An in vitro model of Parkinson's disease: linking mitochondrial impairment to altered alpha-synuclein metabolism and oxidative damage
- PMID: 12177198
- PMCID: PMC6757862
- DOI: 10.1523/JNEUROSCI.22-16-07006.2002
An in vitro model of Parkinson's disease: linking mitochondrial impairment to altered alpha-synuclein metabolism and oxidative damage
Abstract
Chronic systemic complex I inhibition caused by rotenone exposure induces features of Parkinson's disease (PD) in rats, including selective nigrostriatal dopaminergic degeneration and formation of ubiquitin- and alpha-synuclein-positive inclusions (Betarbet et al., 2000).
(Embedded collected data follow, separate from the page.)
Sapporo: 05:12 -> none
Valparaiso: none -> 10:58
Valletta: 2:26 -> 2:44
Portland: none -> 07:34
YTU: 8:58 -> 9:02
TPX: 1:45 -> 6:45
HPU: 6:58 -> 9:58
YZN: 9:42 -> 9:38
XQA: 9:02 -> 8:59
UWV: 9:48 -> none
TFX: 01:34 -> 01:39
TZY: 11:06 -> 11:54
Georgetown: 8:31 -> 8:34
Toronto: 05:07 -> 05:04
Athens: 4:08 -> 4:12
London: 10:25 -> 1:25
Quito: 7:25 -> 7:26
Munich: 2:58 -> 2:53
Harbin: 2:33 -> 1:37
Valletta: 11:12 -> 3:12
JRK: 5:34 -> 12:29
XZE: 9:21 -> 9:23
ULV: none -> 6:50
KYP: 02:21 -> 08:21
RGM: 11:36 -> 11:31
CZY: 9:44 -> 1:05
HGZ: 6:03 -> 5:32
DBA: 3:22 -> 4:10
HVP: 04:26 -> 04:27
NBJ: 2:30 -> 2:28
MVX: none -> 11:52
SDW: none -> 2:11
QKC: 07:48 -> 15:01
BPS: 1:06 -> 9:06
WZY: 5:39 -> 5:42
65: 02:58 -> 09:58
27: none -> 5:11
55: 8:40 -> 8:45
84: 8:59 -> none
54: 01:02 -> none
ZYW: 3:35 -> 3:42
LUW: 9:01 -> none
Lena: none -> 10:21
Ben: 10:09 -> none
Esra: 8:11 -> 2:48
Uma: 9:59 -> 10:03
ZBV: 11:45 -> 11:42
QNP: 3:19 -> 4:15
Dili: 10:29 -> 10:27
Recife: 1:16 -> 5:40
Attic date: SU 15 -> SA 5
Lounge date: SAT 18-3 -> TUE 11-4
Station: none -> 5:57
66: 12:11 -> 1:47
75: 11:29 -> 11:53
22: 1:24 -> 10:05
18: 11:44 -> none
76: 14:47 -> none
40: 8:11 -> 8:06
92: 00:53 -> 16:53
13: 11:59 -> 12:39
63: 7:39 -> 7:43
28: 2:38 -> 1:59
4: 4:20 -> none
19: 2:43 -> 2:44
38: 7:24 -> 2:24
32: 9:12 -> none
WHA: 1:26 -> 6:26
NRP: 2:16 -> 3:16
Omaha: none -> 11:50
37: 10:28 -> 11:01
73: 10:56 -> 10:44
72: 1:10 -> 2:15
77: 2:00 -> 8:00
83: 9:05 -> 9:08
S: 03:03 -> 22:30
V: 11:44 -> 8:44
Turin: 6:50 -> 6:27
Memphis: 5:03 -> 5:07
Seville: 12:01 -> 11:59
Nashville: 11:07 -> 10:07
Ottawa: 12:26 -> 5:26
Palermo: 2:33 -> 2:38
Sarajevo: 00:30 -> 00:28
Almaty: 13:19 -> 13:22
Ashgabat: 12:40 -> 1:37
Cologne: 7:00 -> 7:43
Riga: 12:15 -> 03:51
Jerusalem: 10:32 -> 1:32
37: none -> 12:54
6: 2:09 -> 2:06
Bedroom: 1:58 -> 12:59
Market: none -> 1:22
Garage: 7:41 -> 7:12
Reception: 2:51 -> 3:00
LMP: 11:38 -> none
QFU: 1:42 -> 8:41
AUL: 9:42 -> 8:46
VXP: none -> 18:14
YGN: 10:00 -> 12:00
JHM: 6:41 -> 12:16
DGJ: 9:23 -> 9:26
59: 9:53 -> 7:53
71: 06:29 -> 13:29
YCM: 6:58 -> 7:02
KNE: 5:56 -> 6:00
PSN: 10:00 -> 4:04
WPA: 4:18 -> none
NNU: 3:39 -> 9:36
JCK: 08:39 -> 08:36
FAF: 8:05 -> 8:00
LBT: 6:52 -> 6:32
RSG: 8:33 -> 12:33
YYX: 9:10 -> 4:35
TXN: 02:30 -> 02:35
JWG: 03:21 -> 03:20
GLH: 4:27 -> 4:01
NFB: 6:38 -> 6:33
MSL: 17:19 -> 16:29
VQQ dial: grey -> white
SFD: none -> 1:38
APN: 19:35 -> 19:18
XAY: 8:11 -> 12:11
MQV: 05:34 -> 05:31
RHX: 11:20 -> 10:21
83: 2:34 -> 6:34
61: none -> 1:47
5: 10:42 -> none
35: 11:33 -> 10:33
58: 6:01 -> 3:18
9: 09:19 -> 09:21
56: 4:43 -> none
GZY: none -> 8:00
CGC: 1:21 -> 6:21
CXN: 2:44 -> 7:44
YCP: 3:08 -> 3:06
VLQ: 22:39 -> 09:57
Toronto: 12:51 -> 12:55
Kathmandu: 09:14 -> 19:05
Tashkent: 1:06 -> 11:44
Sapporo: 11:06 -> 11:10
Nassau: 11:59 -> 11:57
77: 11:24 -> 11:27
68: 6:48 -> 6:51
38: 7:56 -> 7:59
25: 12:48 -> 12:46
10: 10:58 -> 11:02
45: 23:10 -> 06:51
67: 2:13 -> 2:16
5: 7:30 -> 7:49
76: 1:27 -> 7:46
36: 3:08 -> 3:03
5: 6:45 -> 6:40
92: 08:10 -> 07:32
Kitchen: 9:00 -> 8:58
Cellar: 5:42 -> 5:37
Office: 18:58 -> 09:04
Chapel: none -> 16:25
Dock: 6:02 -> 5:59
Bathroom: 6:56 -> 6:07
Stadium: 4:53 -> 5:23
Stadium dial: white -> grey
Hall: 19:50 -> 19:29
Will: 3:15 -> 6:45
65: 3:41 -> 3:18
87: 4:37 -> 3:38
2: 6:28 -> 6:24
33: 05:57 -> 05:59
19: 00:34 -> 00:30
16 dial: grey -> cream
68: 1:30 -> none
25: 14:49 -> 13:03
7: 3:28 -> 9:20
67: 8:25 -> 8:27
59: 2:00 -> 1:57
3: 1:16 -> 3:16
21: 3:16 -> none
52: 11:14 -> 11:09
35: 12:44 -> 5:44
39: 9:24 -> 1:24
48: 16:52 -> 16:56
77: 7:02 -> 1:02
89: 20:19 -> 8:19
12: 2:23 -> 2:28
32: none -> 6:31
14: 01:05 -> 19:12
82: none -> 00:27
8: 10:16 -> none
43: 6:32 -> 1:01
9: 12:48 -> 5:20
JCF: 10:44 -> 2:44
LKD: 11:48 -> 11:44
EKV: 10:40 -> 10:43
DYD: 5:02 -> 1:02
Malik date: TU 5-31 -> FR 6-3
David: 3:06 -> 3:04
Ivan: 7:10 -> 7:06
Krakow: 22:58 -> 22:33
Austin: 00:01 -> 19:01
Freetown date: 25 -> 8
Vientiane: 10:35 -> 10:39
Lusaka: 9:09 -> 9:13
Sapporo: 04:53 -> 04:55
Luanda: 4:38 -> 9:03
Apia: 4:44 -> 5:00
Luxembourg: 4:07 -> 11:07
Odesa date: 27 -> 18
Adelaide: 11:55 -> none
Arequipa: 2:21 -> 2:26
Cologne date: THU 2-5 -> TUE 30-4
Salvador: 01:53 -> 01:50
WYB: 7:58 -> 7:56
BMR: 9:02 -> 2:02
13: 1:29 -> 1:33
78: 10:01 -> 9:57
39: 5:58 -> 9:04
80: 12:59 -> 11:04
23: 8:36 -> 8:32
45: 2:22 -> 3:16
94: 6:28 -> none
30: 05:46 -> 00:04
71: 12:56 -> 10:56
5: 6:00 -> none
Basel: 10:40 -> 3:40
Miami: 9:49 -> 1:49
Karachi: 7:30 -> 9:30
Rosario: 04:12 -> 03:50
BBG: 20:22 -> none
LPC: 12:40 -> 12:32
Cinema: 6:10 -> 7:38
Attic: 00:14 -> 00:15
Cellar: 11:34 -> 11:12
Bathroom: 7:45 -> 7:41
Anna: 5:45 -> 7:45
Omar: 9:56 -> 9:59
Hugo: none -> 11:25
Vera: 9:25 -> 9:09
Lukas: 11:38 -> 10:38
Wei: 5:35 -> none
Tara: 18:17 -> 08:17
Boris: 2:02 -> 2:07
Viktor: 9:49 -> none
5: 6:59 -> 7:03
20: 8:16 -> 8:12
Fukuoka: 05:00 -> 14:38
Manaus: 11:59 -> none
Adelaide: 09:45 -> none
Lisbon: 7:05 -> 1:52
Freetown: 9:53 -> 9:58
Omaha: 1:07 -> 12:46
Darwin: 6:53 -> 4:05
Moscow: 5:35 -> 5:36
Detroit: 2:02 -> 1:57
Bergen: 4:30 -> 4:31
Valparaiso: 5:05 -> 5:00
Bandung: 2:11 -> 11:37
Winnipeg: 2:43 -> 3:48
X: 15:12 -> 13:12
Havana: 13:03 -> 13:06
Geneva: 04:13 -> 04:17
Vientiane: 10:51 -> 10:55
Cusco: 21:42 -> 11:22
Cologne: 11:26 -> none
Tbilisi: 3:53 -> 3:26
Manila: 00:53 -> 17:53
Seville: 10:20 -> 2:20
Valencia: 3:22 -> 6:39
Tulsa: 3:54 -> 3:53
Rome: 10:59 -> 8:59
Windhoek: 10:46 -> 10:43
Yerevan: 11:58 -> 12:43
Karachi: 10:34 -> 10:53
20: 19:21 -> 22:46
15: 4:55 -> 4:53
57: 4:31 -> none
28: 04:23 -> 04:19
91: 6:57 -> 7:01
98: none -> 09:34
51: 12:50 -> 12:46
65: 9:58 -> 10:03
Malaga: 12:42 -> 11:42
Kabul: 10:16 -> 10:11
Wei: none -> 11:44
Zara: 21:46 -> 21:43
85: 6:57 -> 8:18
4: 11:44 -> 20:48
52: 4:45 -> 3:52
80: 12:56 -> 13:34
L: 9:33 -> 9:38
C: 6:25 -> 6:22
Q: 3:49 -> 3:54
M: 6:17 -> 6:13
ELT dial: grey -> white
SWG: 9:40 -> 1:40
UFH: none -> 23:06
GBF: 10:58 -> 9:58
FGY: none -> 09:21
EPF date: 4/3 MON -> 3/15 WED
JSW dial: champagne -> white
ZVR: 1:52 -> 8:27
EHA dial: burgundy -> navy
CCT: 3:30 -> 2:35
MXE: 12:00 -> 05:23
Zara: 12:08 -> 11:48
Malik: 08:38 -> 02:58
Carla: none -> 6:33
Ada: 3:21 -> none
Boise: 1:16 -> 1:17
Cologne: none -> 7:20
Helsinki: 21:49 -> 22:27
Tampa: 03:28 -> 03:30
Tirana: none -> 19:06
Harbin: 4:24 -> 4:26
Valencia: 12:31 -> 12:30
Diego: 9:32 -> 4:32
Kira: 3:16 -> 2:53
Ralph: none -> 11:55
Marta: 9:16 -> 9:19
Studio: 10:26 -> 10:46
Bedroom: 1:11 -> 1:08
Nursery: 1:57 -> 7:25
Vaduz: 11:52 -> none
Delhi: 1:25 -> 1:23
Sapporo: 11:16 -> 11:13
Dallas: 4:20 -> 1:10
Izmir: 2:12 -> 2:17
To determine underlying mechanisms of rotenone-induced cell death, we developed a chronic in vitro model based on treating human neuroblastoma cells with 5 nm rotenone for 1-4 weeks. For up to 4 weeks, cells grown in the presence of rotenone had normal morphology and growth kinetics, but at this time point, approximately 5% of cells began to undergo apoptosis. Short-term rotenone treatment (1 week) elevated soluble alpha-synuclein protein levels without changing message levels, suggesting that alpha-synuclein degradation was retarded. Chronic rotenone exposure (4 weeks) increased levels of SDS-insoluble alpha-synuclein and ubiquitin. After a latency of >2 weeks, rotenone-treated cells showed evidence of oxidative stress, including loss of glutathione and increased oxidative DNA and protein damage. Chronic rotenone treatment (4 weeks) caused a slight elevation in basal apoptosis and markedly sensitized cells to further oxidative challenge. In response to H2O2, there was cytochrome c release from mitochondria, caspase-3 activation, and apoptosis, all of which occurred earlier and to a much greater extent in rotenone-treated cells; caspase inhibition provided substantial protection. These studies indicate that chronic low-grade complex I inhibition caused by rotenone exposure induces accumulation and aggregation of alpha-synuclein and ubiquitin, progressive oxidative damage, and caspase-dependent death, mechanisms that may be central to PD pathogenesis.